Hi,
I’m a beginner in CUDA programing and I’m trying to program the Radon transform on the GPU. It’s the sum of the intensities of the image along an axis defined by an angle theta from the center of the image. I calculate these index in the CPU then i use them in the GPU. The problem is that i’m using a conditional on the value of the threadIdx.x in a loop, and I doubt that this is the reason of launch failure :
cudaSafeCall() Runtime API error in file <radonKernel.cu>, line 231 : unspecified launch failure.
the code:
/*****************************************************************************************
// kernel
global void radon_vrs3( float* img_In, float* radonResults, int* index, int N, int M )
{
// Declare rows of the matrix to be in shared mamory for speed
shared float sum[256];
// Calculate which element this thread reads from memory
//int index = M * blockIdx.x + threadIdx.x; for radon_vrs2
int idx = M * blockIdx.x + threadIdx.x;
for (int ii = 0; ii < N*M; ii++)
{
if ( idx == index[ii] ) // index is the vector of the correct indexes to read according the value of theta
sum[threadIdx.x] = img_In[idx];
}
__syncthreads();
int nTotalThreads = blockDim.x; // Total number of active threads
while (nTotalThreads > 1)
{
int halfPoint = (nTotalThreads >> 1); // divide by two
// Only the first half of threads will be active.

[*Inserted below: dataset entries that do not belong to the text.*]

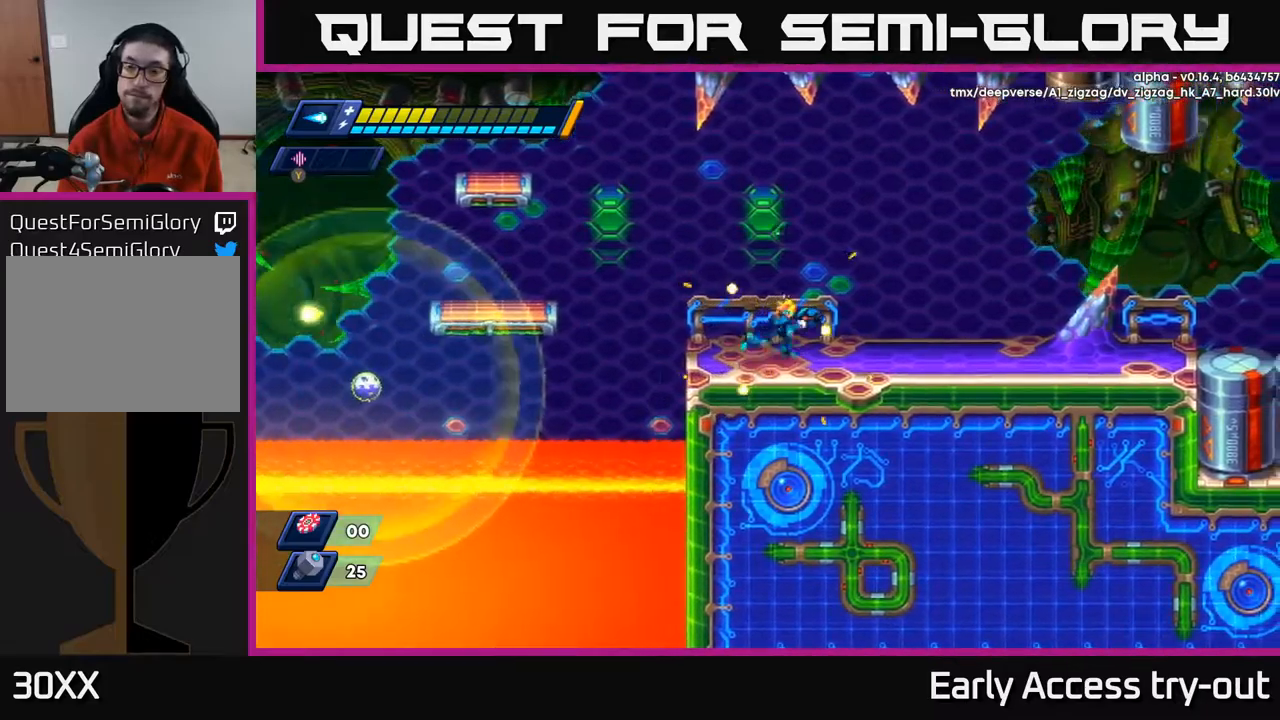
{"buttons": ["R2", "DPAD_RIGHT"], "left_stick": "center", "right_stick": "center", "events": [[34, "right_stick", "up-right"], [400, "right_stick", "center"], [500, "R2", "down"]]}
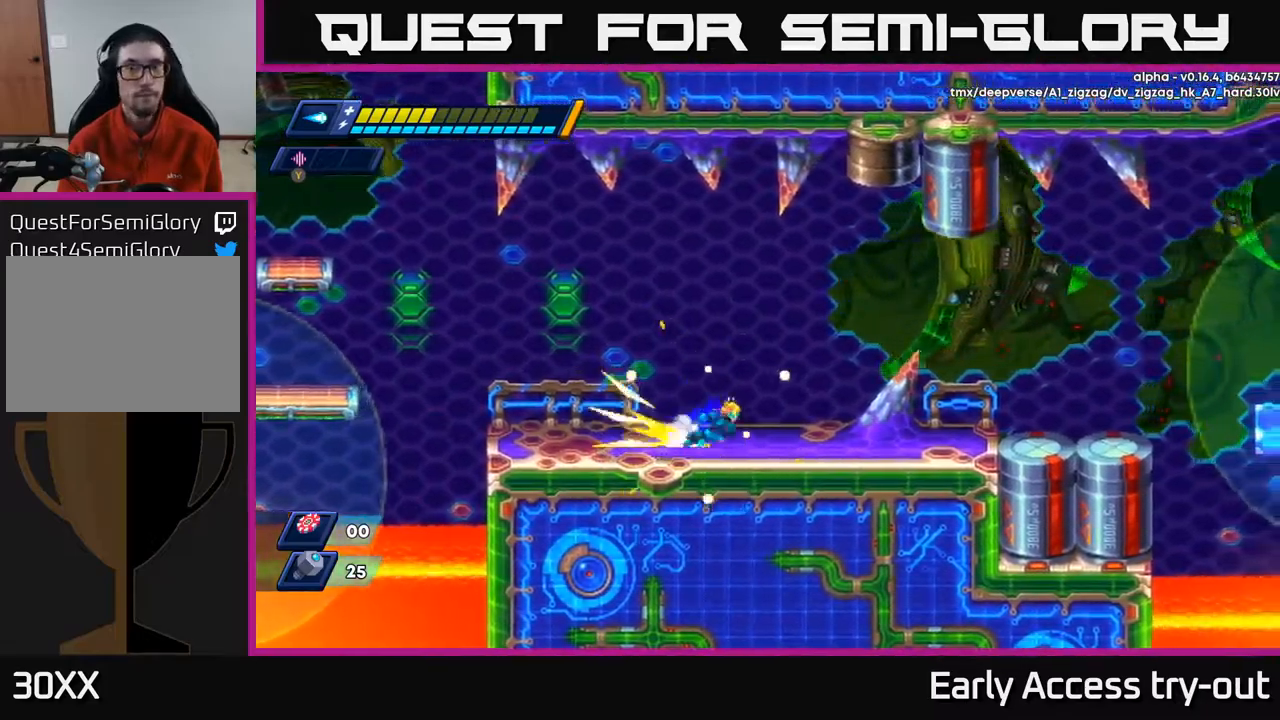
{"buttons": ["A", "R2", "DPAD_RIGHT"], "left_stick": "center", "right_stick": "center", "events": [[150, "R2", "up"], [234, "R2", "down"], [467, "A", "down"]]}
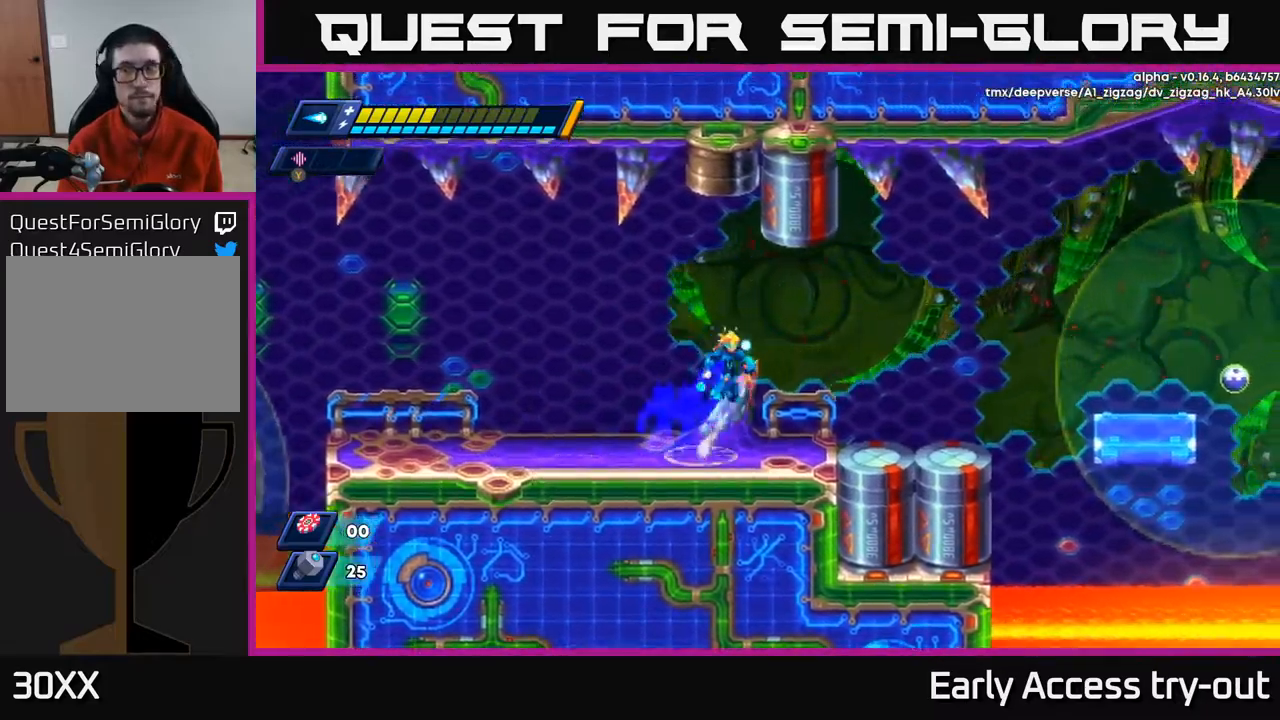
{"buttons": ["A"], "left_stick": "center", "right_stick": "center", "events": [[50, "R2", "up"], [67, "A", "up"], [367, "X", "down"], [400, "DPAD_RIGHT", "up"], [450, "X", "up"], [500, "A", "down"]]}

if (threadIdx.x < halfPoint)
sum[threadIdx.x] += sum[threadIdx.x + halfPoint];
__syncthreads();
nTotalThreads = (nTotalThreads >> 1); // divide by two.
}
// At this time, each thread(0) has a sum of a row
// It's time for each thread(0) to write it's final result.
if (threadIdx.x == 0)
radonResults[blockIdx.x]=sum[0];
}
/*********************************************************************************************************
Can anyone help ??